Fixed mortgage rates drive market pickup

Latest report from Westpac says LVR restrictions could be loosened further

Fixed mortgage rates drive market pickup
New Zealand can expect the current market upturn – that is the rise in the number of house sales in seasonally adjusted terms at 3.4% up in October and 4.1% up in November – to persist for a few more months, according to the latest Westpac’s Home Truths report.

Westpac chief economist Dominick Stephens said one driver of the pickup has been fixed mortgage rates, which have been trickling lower in recent weeks and could fall a little further in the short term.

“We may also experience a bit of a rush to beat looming regulatory changes such as the ban of foreign buyers and the extension to five years of the ‘bright line test’ for taxing capital gains on investors who resell a property,” Stephens said.

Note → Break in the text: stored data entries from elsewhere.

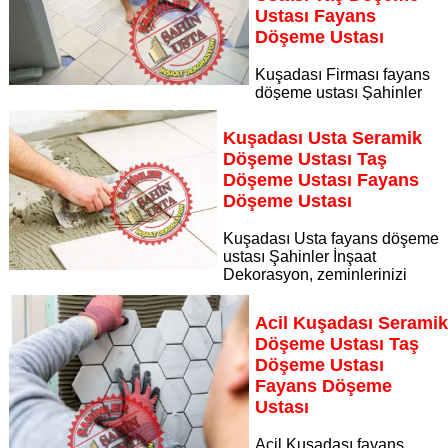
Ustası Fayans
Döşeme Ustası
Kuşadası Firması fayans
döşeme ustası Şahinler
İnşaat Dekorasyon, zeminlerinizi sanat eseri gibi işleyen
uzman kadrosuyla Kuşadası Firması bölgesine özel hizmet
Kuşadası Usta Seramik
sunuyor
Döşeme Ustası Taş
Sayfaya Git
Döşeme Ustası Fayans
Döşeme Ustası
Kuşadası Usta fayans döşeme
ustası Şahinler İnşaat
Dekorasyon, zeminlerinizi
sanat eseri gibi işleyen uzman kadrosuyla Kuşadası Usta
bölgesine özel hizmet sunuyor
Acil Kuşadası Serami
Sayfaya Git
Döşeme Ustası Taş
Döşeme Ustası
Fayans Döşeme
Ustası
Acil Kuşadası fayans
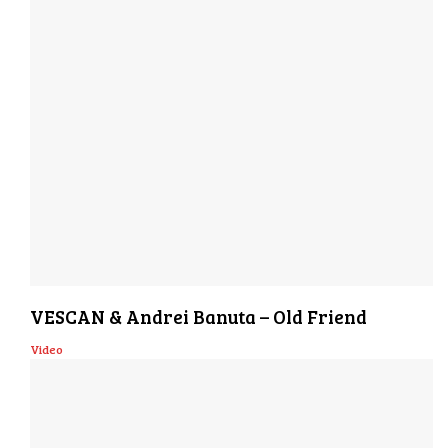
VESCAN & Andrei Banuta – Old Friend
Video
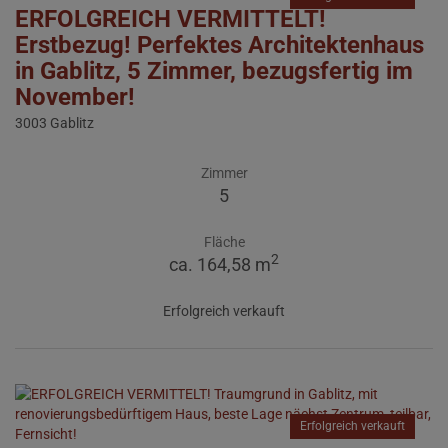
ERFOLGREICH VERMITTELT!
Erstbezug! Perfektes Architektenhaus
in Gablitz, 5 Zimmer, bezugsfertig im
November!
3003 Gablitz
Zimmer
5
Fläche
2
ca. 164,58 m
Erfolgreich verkauft
Erfolgreich verkauft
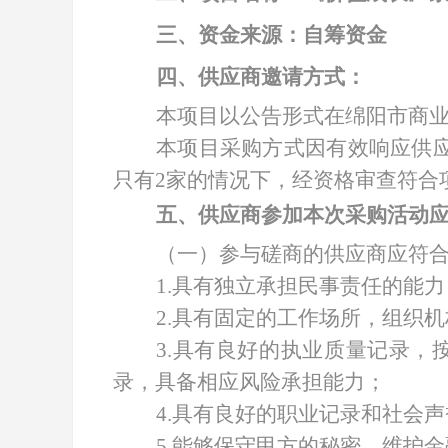
三、资金来源：自筹资金
四、供应商邀请方式：
本项目以公告形式在绵阳市商
本项目采购方式因有效响应供
只有2家的情况下，经资格审查符合
五、供应商参加本次采购活动
（一）参与磋商的供应商应符
1.具有独立承担民事责任的能力
2.具有固定的工作场所，组织
3.具有良好的执业质量记录
录，具备相应风险承担能力；
4.具有良好的职业记录和社会
5.能够保守甲方的秘密，维护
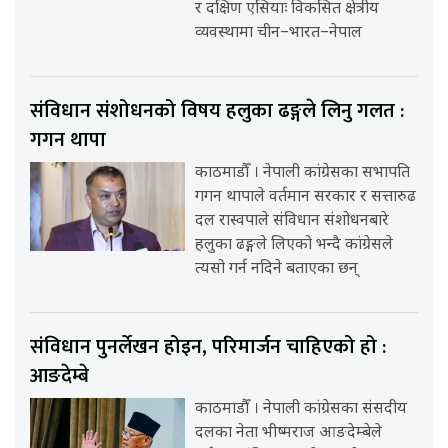
र दक्षिण एसियाः विकसित क्षेत्रीय
व्यवस्थामा चीन–भारत–नेपाल
संविधान संशोधनको विषय हलुका ढङ्गले लिनु गलत :
गगन थापा
काठमाडौँ । नेपाली कांग्रेसका सभापति
गगन थापाले वर्तमान सरकार र सत्तारुढ
दल रास्वपाले संविधान संशोधनबारे
हलुका ढङ्गले लिएको भन्दै कांग्रेसले
त्यसो गर्न नदिने बताएका छन्
संविधान पुनर्लेखन होइन, परिमार्जन चाहिएको हो :
आङदेम्बे
काठमाडौँ । नेपाली कांग्रेसका संसदीय
दलका नेता भीष्मराज आङदेम्बेले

According to the report, the RBNZ’s recent decision to loosen its loan-to-value ratios (LVRs) mortgage lending restrictions will also have a modest short-term impact. Property investors will be able to leverage up a little more, and a few more owner occupiers will be able to borrow more than 80% of a house’s value.

Stephens went on to say that Westpac remains firm on the view “that the good times will not last long.”

“Almost every factor we can think of is lined up against the housing market,” he said. “Net migration is dropping away sharply; fixed mortgage rates are likely to rise next year; foreign buyers will be banned; property investors’ tax treatment will deteriorate; and sentiment will take a knock because people know that further deleterious tax change is likely, including the possibility of a capital gains tax which would reduce house prices significantly.”

The only positive driver seen is the RBNZ’s LVR restrictions, which could be loosened further, Stephens said.